Usenix Security 2017 happened recently, and Usenix has then published all the videos and proceedings (see their main page). Since I didn’t attend, I looked through the videos to watch those I found more interesting. One in particular struck my attention. The presenter talks about a study performed by several academic bodies to measure DNS manipulation across the world in a reliable and repeatable fashion.

What is DNS manipulation? DNS manipulation means changing the responses to DNS resolution queries to prevent the requestor from accessing the actual domain they were looking for. Such “bad” responses will either be errors or different IP addresses that redirect the user somewhere else.

Of course, the success of this depends on the DNS server(s) that perform the manipulation being somewhat popular among the audience we intend to target. If people can easily use a truthful server instead, they are eventually going to do so. But I digress; let’s assume that problem is more or less solved (and in practice this happens all the time, at least to non-power users).

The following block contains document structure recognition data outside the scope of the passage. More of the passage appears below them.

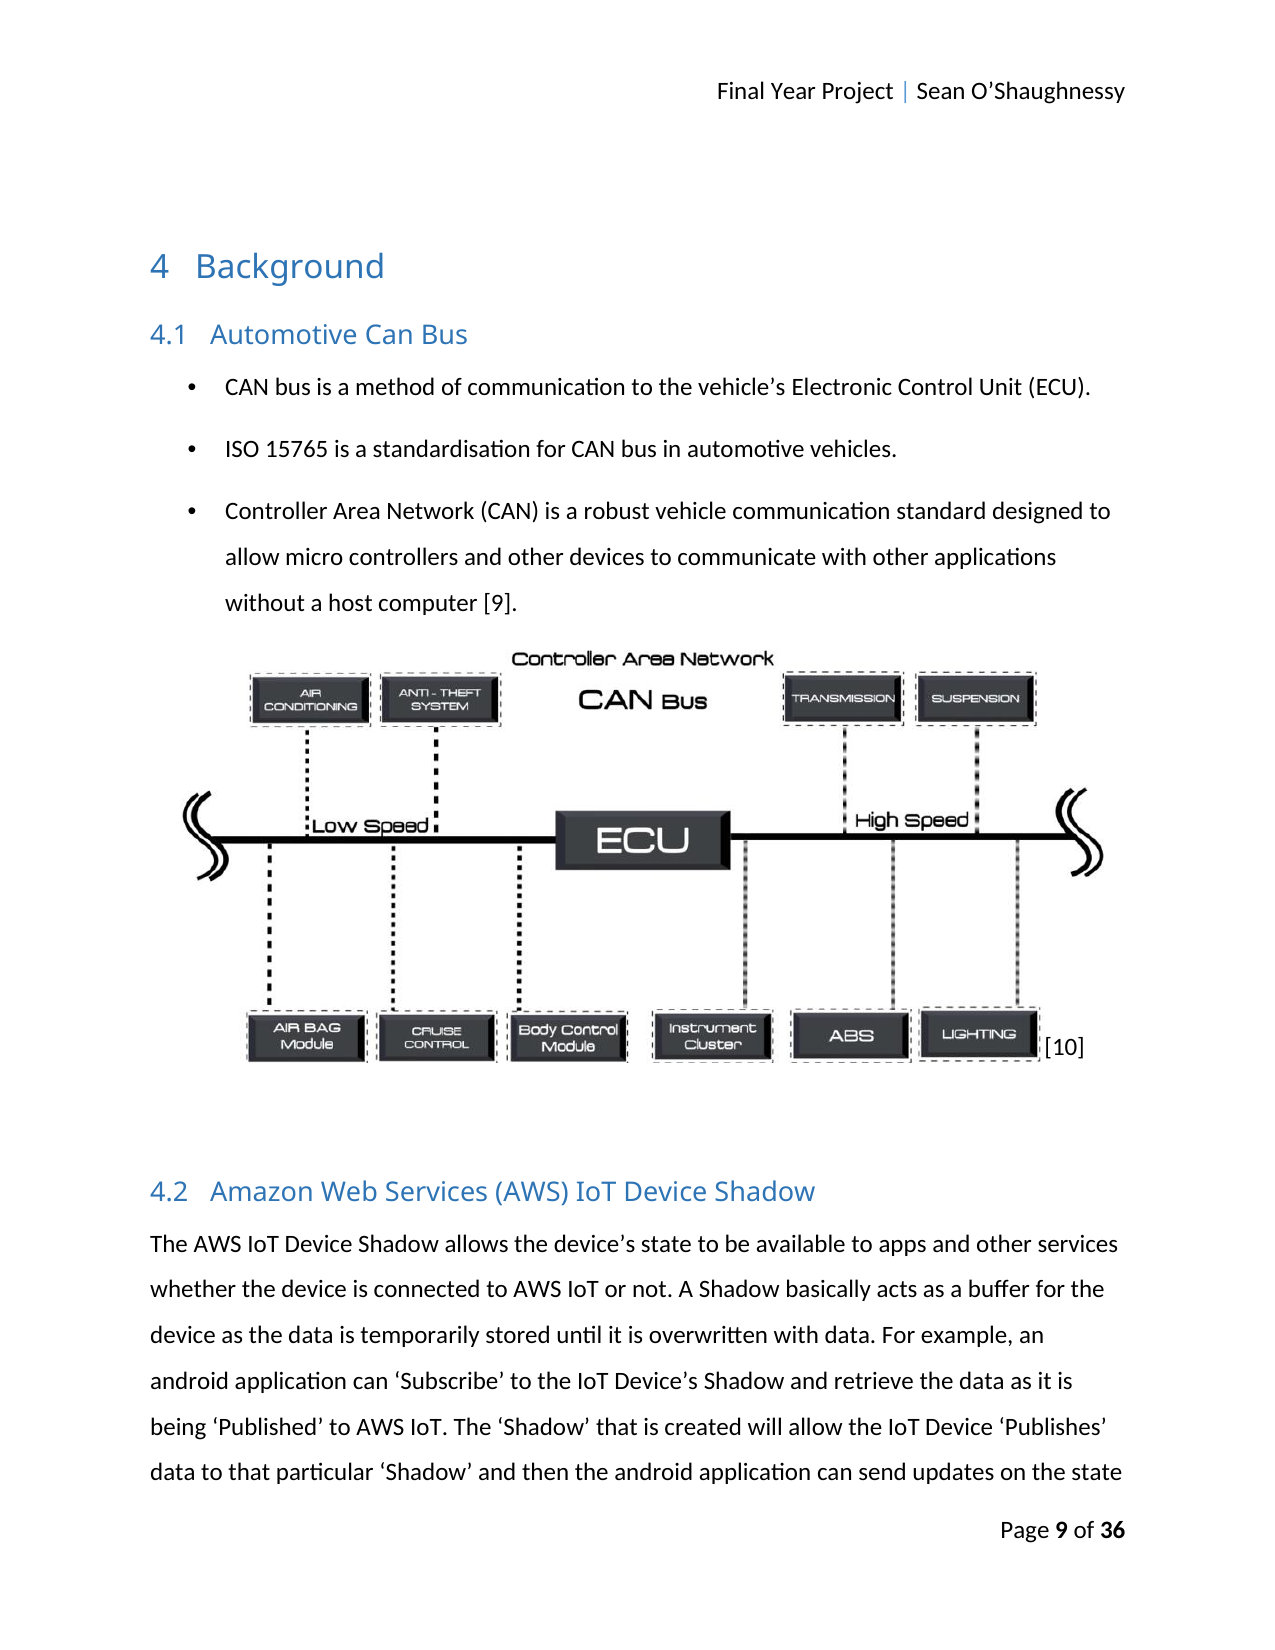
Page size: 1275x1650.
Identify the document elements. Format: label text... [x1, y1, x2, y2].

subtitle Automotive Can Bus [150, 315, 1125, 352]
picture [150, 645, 1125, 1063]
list ISO 15765 is a standardisation for CAN bus in automotive vehicles. [187, 433, 1125, 464]
list Controller Area Network (CAN) is a robust vehicle communication standard designed to allow micro controllers and other devices to communicate with other applications without a host computer [9]. [187, 496, 1125, 617]
list CAN bus is a method of communication to the vehicle’s Electronic Control Unit (ECU). [187, 371, 1125, 401]
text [150, 1228, 1125, 1487]
subtitle Background [150, 243, 1125, 288]
subtitle Amazon Web Services (AWS) IoT Device Shadow [150, 1172, 1125, 1209]
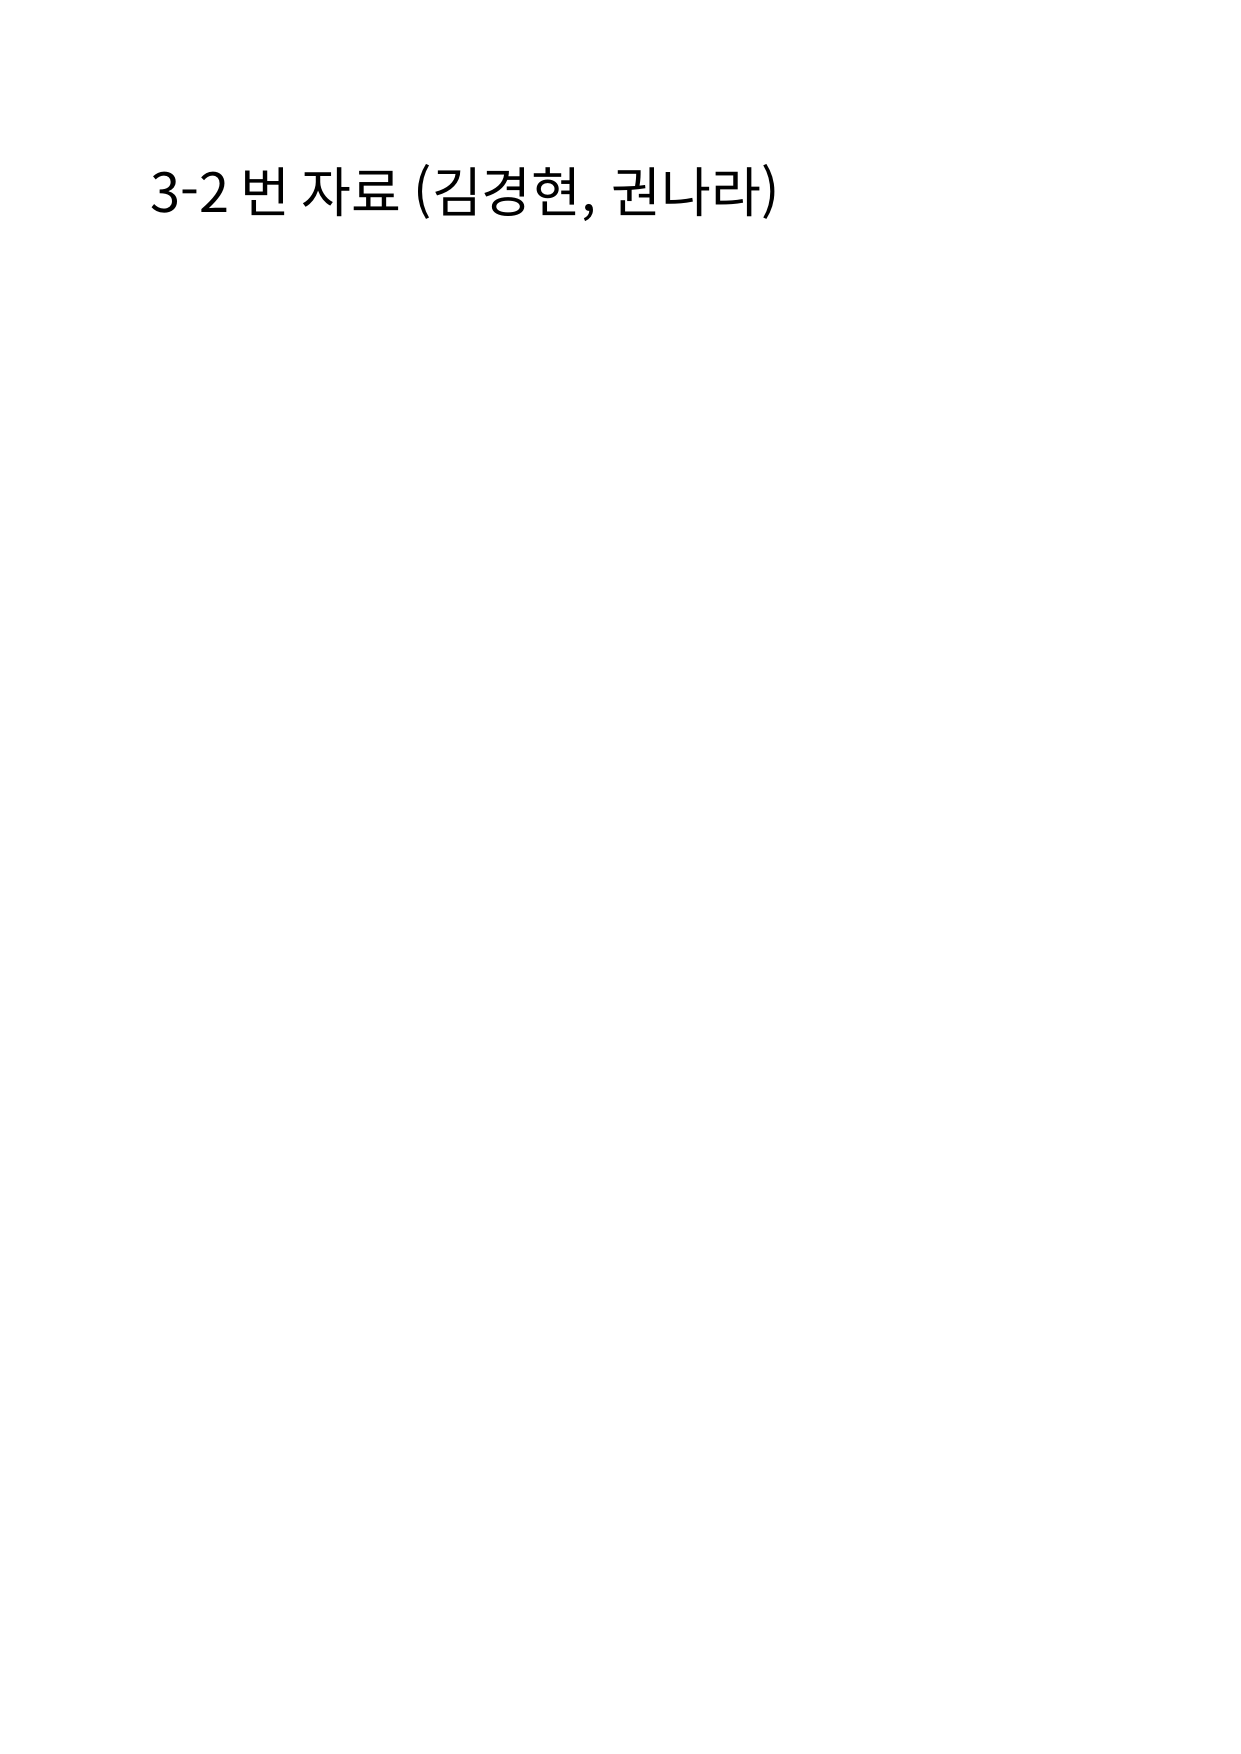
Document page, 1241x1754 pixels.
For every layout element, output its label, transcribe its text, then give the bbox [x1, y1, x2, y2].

title 3-2번 자료 (김경현, 권나라) [150, 150, 1090, 228]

The study asked the questions of how common DNS manipulation is in the current world and what forms does it take. Surprisingly while we all agree that Internet censorship is a thing, and can probably name a few notorious examples that make headlines, comprehensive data on the subject are hard to come by.

This introduces the next question: how do we collect such data? Half of the video presents their pipeline dedicated to collect lots of data about DNS manipulation across the world. The next presents some results, divided by country, category of domains (pornography, gambling, human rights, multimedia sharing were among those graphed on the slides) and actual top-level domain (are Google-owned domains more often censored than, say, Wikipedia or Facebook?).

The first lesson taken from this experiment is that it is incredibly easy to introduce bias in the results by simply not checking a diverse enough set of domains. We can only check whether a domain is manipulated by issuing DNS queries and look at the result. We cannot infer whether other domains are also manipulated in the same context. Therefore if we don’t start with a varied input set, our picture is going to be incomplete.

The second is that manipulation is incredibly common, and it manifests itself in a variety of ways. Discussions on this go quickly into politics of specific countries, so I encourage people to look at the data presented and form their own opinions on all this.